• Given exercise 1: In the interview about surrendering to God, what city did Jennie Allen and her husband plant a church in?
• Given exercise 2: Repeat the part of the interview about surrendering to God from "Now Reading" up to and including "of the process.", word for word.
• Given exercise 3: Pick up the interview about surrendering to God at the point where it stops and carry it on.

• Quoted text:

* * *

Now Reading
What Surrendering to God Looks Like

What Surrendering to God Looks Like

For many of us, surrender conjures the image of waving a white flag in defeat. For Jennie Allen, surrender is the beginning of a life of purpose.

In the re-released edition of her book Anything, Allen not only explores the idea of a life lived fully surrendered to God, but she also explores it in the context of community with an added study guide.

We spoke with Jennie about her book, what it looks like to surrender and why community is an important part of the process.

What was the moment that initially led you to write this book?

The specific moment was actually reading the blog of Katie Davis, who is in Uganda and now has a ministry that reaches so many people. But at the time, she just had a blog and had adopted some girls off the street in Uganda. I found her blog and I was absolutely wrecked.

My husband and I had planted a church in Austin, Texas, and were sacrificing for the Gospel and for Jesus by anybody’s terms. Yet, I think also competing was this desire to please people and to live everything in a way that I was hedging my bets. There were other competing values. What I read with Katie was there was no competing value, it was just serve God, serve people and love Him.

That night, it was just me and God duking it out in all these things I held onto and considered important. I wanted them to die. I didn’t want the competing desires. I wanted to just please God.

For just a minute, I felt like I could picture the end of my life and being before Him, and I thought, “What’s going to matter?” I knew I was holding back on the gifts He had given me and controlling them. I didn’t want to speak to too many people and face judgment or criticism, and all of that was an idol.

Ultimately, I was still completely full of pride. It wasn’t about God’s glory, it was about choosing things that presented a good image to the world that I lived in. I had to say, “This might be completely messy and I might face judgment everywhere, but I have to use my gifts.”

Why are you re-releasing the book?

First of all, this was such a life message for me. It’s a journey and a story of how I went from what I would call just this typical Christian mindset and life to more of an engaged and passionate and surrendered life in Christ. Everything I’ve done since and everything I will ever do will be built on this moment in my life—because it was the moment where, for me, people shrunk and God got bigger.

* * *

• Stored rows:

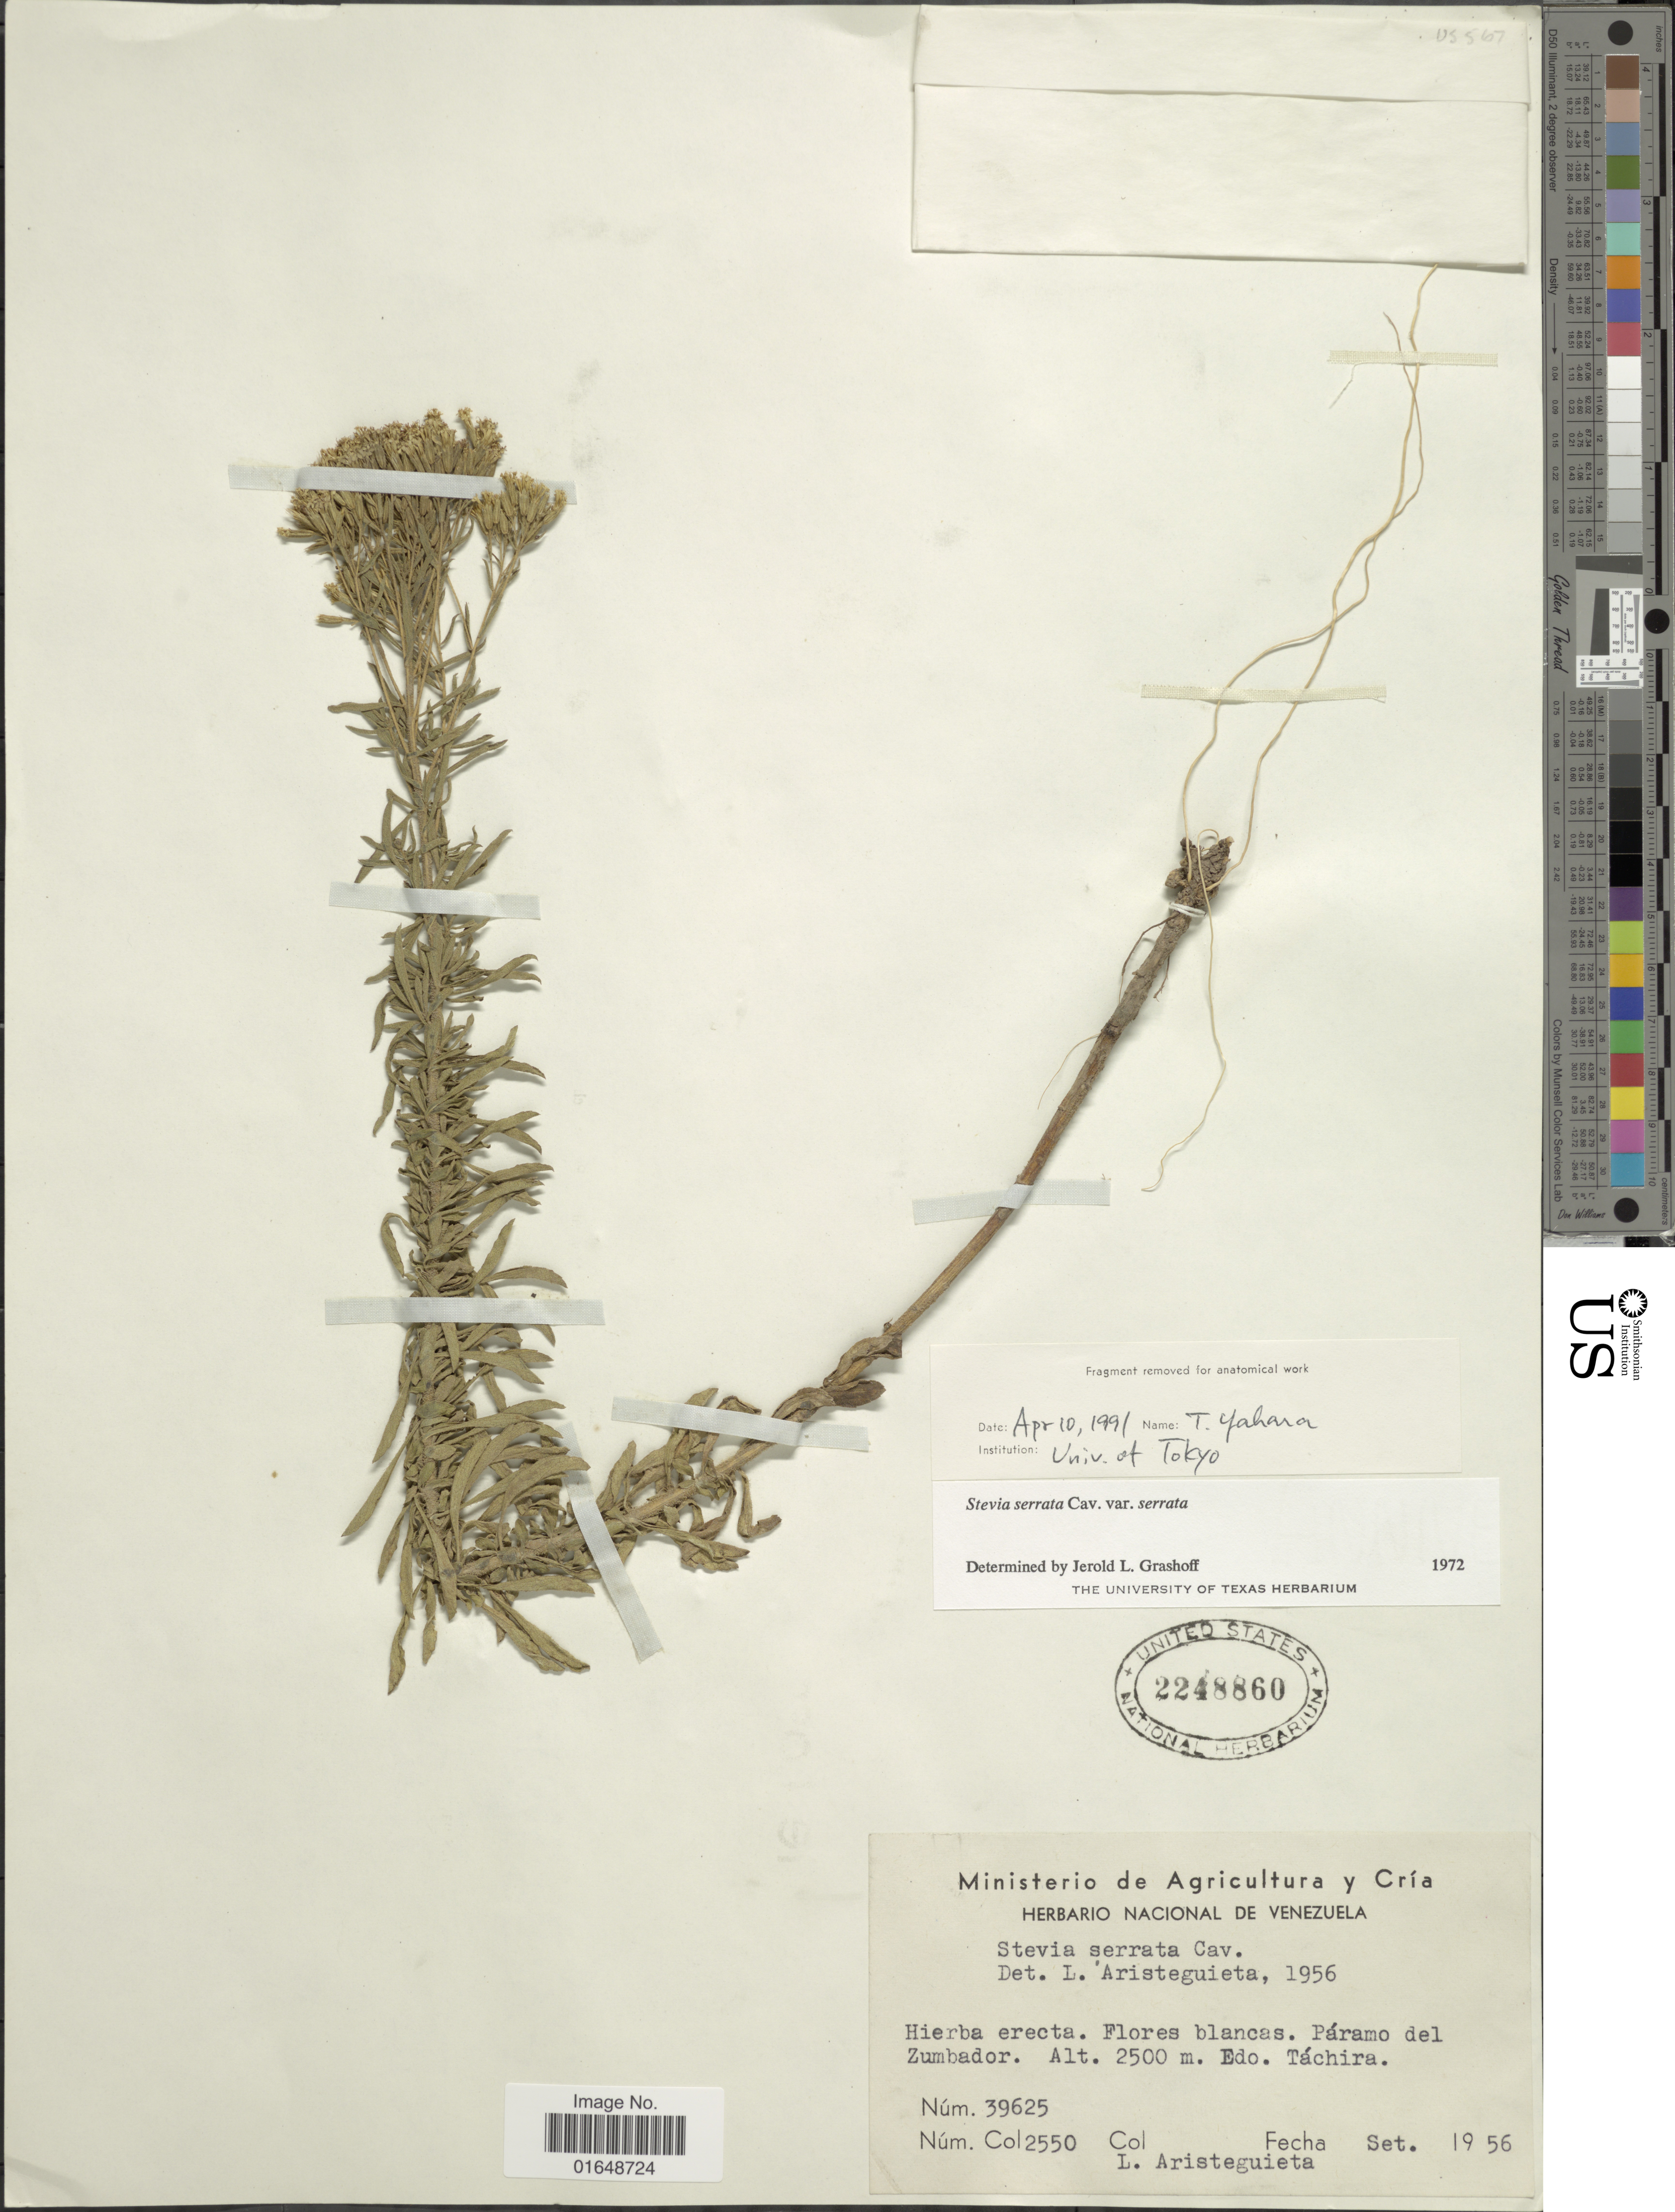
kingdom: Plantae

* * *

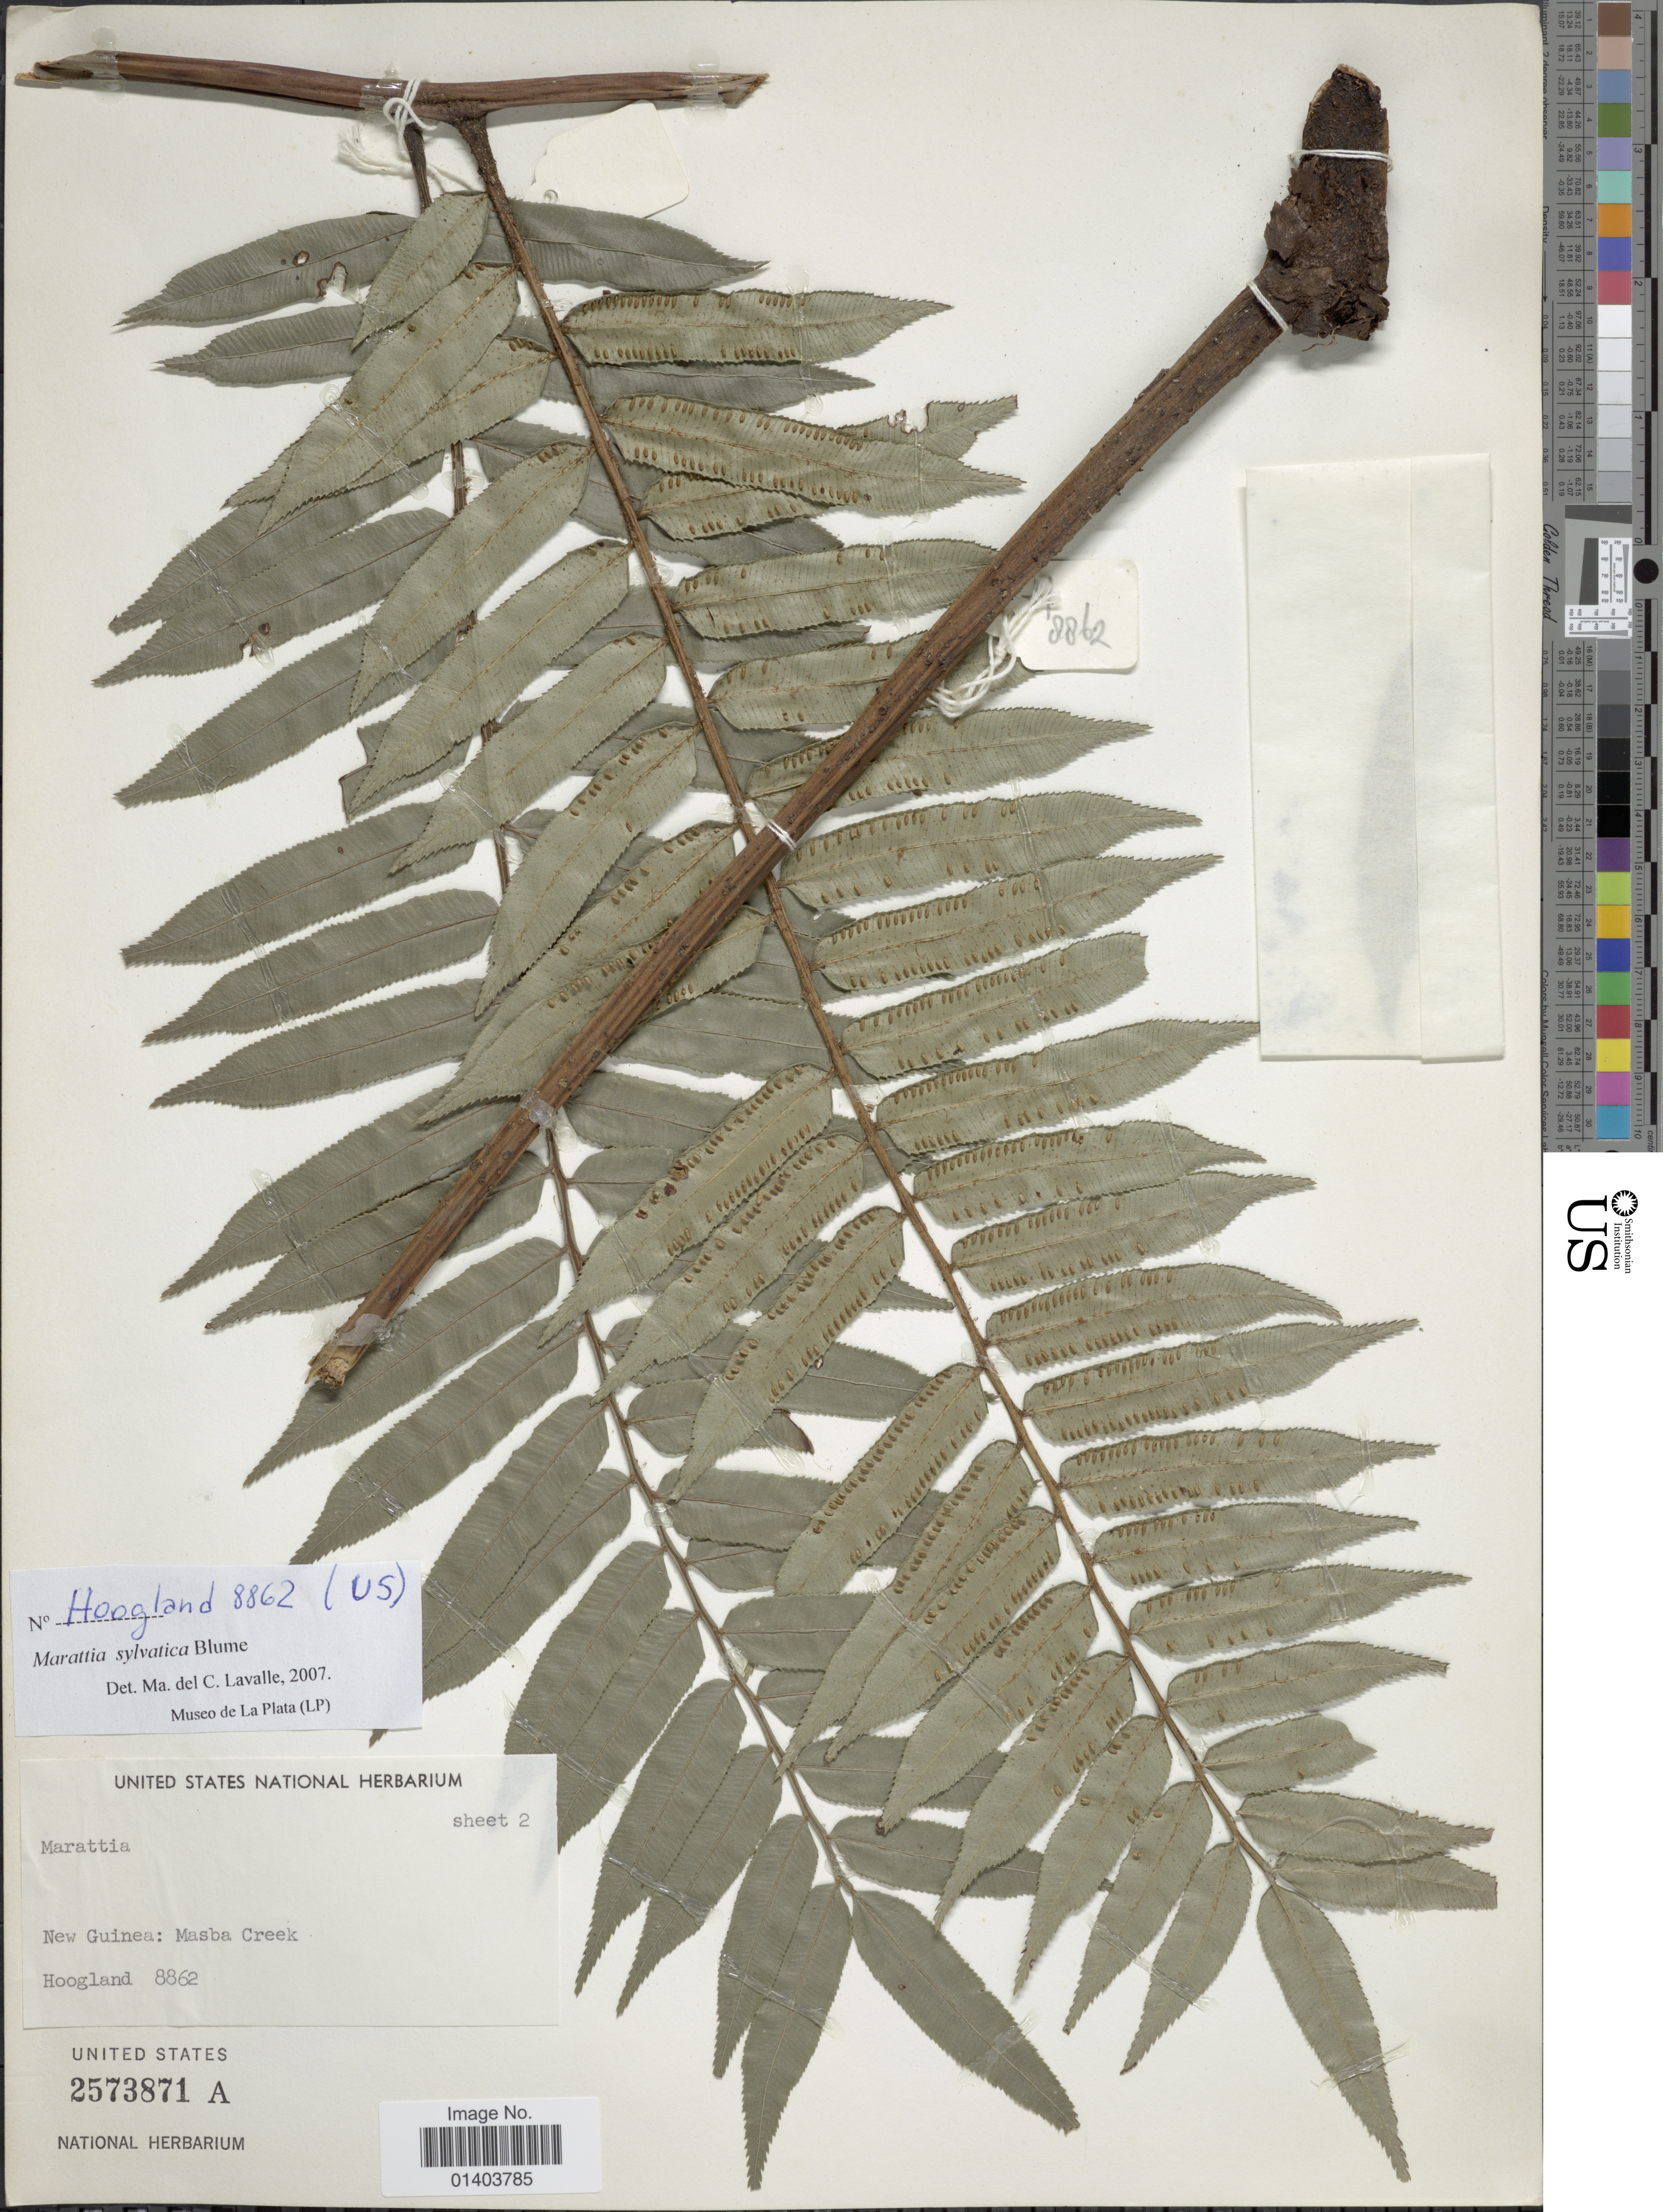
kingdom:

* * *

• Task output 1: Austin, Texas.

• Task output 2:
Now Reading
What Surrendering to God Looks Like

What Surrendering to God Looks Like

For many of us, surrender conjures the image of waving a white flag in defeat. For Jennie Allen, surrender is the beginning of a life of purpose.

In the re-released edition of her book Anything, Allen not only explores the idea of a life lived fully surrendered to God, but she also explores it in the context of community with an added study guide.

We spoke with Jennie about her book, what it looks like to surrender and why community is an important part of the process.

• Task output 3:
I’m such a believer that God’s supernatural work in every one of our lives is unique and He calls each of us to a different type of surrender. We’re not all called to go overseas to Africa. We’re not all called to go into ministry. We’re not all called to adopt. We’re not all called to go into the marketplace or serve a nonprofit. It’s diverse and beautiful.

I think what I wanted to do was give a tool for people to unpack their own journey of surrender, rather than just say, “Here’s my story.” I wanted there to be a tool, a part of this process that they really got to unpack what it was God was calling them toward and away from.

Your book includes a study component. Is that meant to be done individually, or in groups?

It’s both: You’re doing the work by yourself and you’re reading the Scripture and spending time with God and hearing from Him. But I think if that ever stops there in anybody’s life, you’re going to miss God’s design, which is that we need each other.

The idea of the Church is that we would live communally as a body and serve different places for the glory of God and for the good of each other. So I think to move into a conversation about these things is essential. We have to have other people that are going to be in this fight with us. Any time you’re processing big things like surrender, obedience, holiness, it takes a team.

What do you hope that people will discover or experience as they read this book and walk through the study?

I hope they’ll feel freedom.

When I finally did say, “OK, I’m in, I’m going to quit controlling my life,” this whole freedom came over me. I had never understood the verse that says, “It is for freedom that Christ set you free.” I would read that verse and I would think, “That sounds nice.” And I had no idea why I didn’t experience it. There were other gods competing for the God in my life. When all of those other god’s kind of fell away and died, it actually set my soul free. I felt this peace, and discernment and passion and joy and excitement for whatever God had.

One of the biggest struggles I had was just living. As a pastor’s wife, people actually care how you spend your money, what you do with your kids’ school and they have opinions about things in your life. I had felt that pressure and it was just doing me in. Within the next day or a couple days, I got an email from a girl saying that she was leaving the church and it was specifically because of me. It literally was, at the time, one of my worst nightmares come true. I’m sitting there reading the email and I’m waiting to feel what I would normally feel—which is this spiral into trying to control things and, “Let me make this right.” My normal franticness didn’t come.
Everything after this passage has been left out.